His acts being seven ages. At first the infant,

Mewling and puking in the nurse's arms.

And then the whining school-boy, with his satchel

And shining morning face, creeping like snail

Unwillingly to school. And then the lover,

Sighing like furnace, with a woful ballad

Made to his mistress' eyebrow. Then a soldier,

Full of strange oaths and bearded like the pard;

Jealous in honour, sudden and quick in quarrel,

Seeking the bubble reputation

Even in the cannon's mouth. And then the justice,

In fair round belly with good capon lined,

With eyes severe and beard of formal cut,

Full of wise saws and modern instances;

And so he plays his part. The sixth age shifts

Into the lean and slipper'd pantaloon,

With spectacles on nose and pouch on side;

His youthful hose, well saved, a world too wide

For his shrunk shank; and his big manly voice,

Turning again toward childish treble, pipes

And whistles in his sound. Last scene of all,

That ends this strange eventful history,

Is second childishness and mere oblivion,

Sans teeth, sans eyes, sans taste, sans everything.

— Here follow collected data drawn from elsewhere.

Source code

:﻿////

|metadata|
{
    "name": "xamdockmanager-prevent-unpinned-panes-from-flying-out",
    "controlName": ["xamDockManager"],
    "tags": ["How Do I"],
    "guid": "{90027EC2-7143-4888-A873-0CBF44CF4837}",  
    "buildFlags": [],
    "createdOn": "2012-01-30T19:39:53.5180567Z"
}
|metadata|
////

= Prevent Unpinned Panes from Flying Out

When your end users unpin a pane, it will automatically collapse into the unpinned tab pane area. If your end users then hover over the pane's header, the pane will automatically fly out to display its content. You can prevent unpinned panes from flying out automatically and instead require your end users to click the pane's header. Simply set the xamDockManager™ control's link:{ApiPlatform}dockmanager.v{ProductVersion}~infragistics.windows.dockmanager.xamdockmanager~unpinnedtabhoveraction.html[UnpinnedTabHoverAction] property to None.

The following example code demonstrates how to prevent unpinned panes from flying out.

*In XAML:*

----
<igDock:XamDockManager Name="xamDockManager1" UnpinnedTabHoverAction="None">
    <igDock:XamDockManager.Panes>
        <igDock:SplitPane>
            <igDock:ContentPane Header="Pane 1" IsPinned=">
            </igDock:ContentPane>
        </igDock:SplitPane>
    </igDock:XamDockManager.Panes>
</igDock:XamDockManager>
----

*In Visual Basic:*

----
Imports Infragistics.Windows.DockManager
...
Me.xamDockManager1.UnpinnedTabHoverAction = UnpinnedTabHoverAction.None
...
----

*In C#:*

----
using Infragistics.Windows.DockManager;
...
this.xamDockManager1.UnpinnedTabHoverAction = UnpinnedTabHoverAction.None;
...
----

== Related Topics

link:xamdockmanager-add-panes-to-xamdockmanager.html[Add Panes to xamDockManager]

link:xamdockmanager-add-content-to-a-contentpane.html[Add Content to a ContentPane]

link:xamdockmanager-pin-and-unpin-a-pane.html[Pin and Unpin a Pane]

William Shakespeare (1564-1616): As You Like It. Act ii. Sc. 7.

Another tumble! That's his precious nose!

Thomas Hood (1798-1845): Parental Ode to my Infant Son.

  A man may, if he knows not how to save as he gets, keep his nose to the grindstone.

Benjamin Franklin (1706-1790): Maxims prefixed to Poor Richard's Almanac, 1757.

Those who in quarrels interpose

Must often wipe a bloody nose.

John Gay (1688-1732): Fables. Part i. The Mastiffs.